# Task to carry out
Extract each line of the data below that contains the word "Noted". Case matters.

# Data provided
------------------------------------------------------------

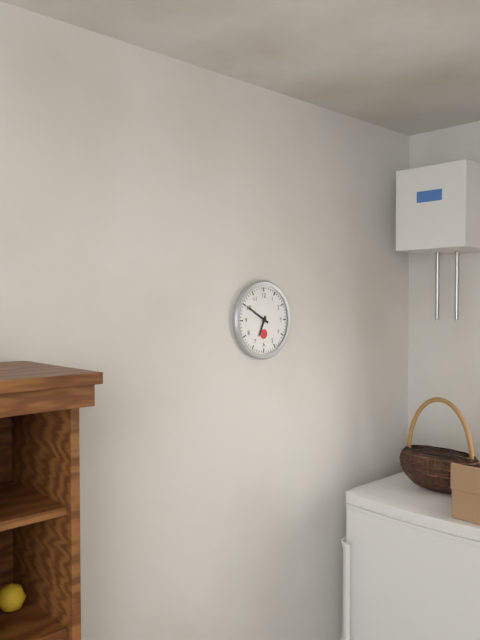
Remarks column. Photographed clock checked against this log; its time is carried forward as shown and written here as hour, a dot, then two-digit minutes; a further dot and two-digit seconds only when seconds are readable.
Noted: 6.50
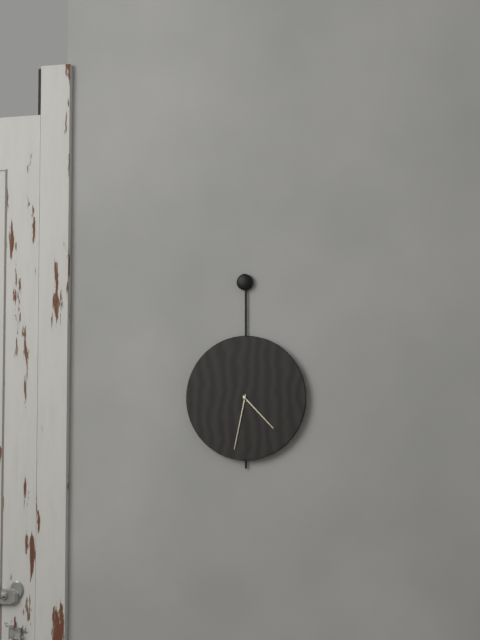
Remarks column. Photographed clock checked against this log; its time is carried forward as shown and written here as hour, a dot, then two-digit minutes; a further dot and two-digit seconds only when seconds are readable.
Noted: 4.32
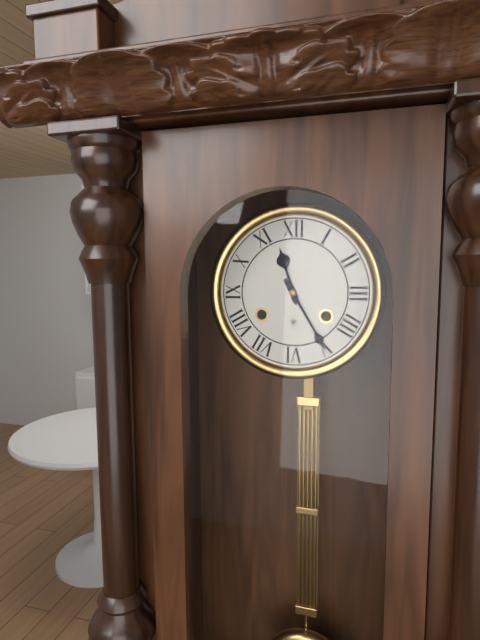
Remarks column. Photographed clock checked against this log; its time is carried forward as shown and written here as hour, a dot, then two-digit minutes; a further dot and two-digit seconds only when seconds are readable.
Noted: 11.25
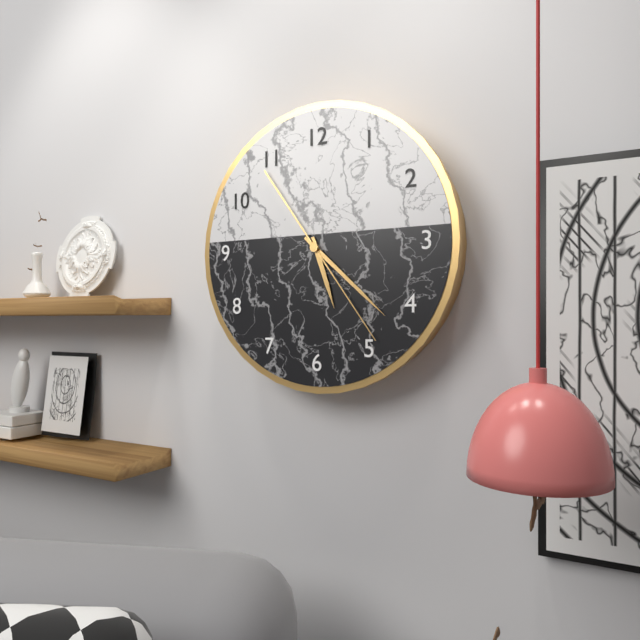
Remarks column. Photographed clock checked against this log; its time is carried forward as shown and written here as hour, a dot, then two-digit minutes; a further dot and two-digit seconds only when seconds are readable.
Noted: 5.22.24
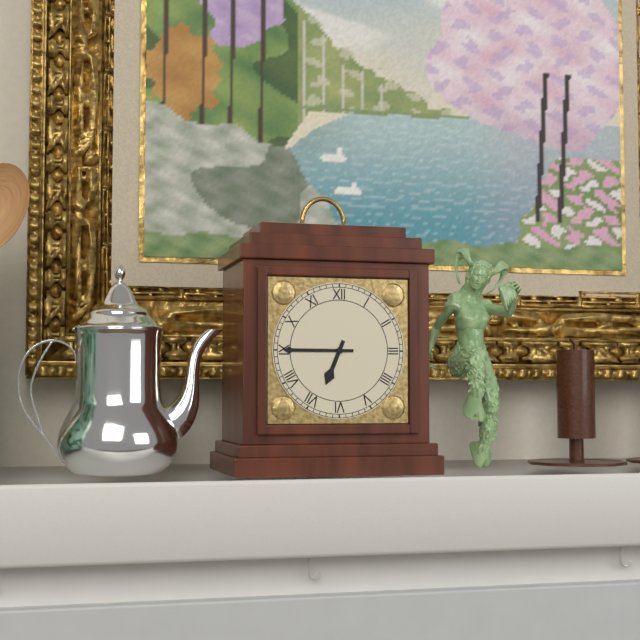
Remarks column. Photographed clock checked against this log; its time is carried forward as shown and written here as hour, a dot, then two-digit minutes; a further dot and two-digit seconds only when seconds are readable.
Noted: 6.45
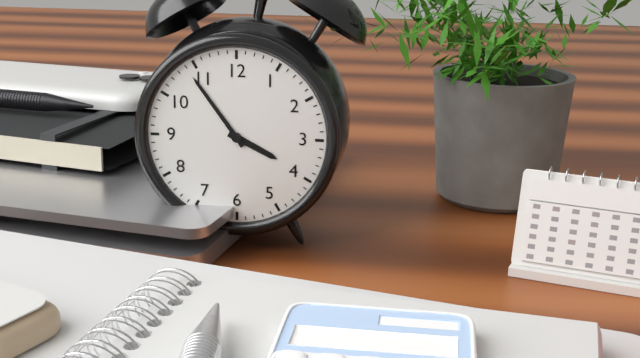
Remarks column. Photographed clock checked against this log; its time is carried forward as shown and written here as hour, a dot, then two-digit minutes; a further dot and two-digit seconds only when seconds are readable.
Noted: 3.54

------------------------------------------------------------

# Written solution
Noted: 6.50
Noted: 4.32
Noted: 11.25
Noted: 5.22.24
Noted: 6.45
Noted: 3.54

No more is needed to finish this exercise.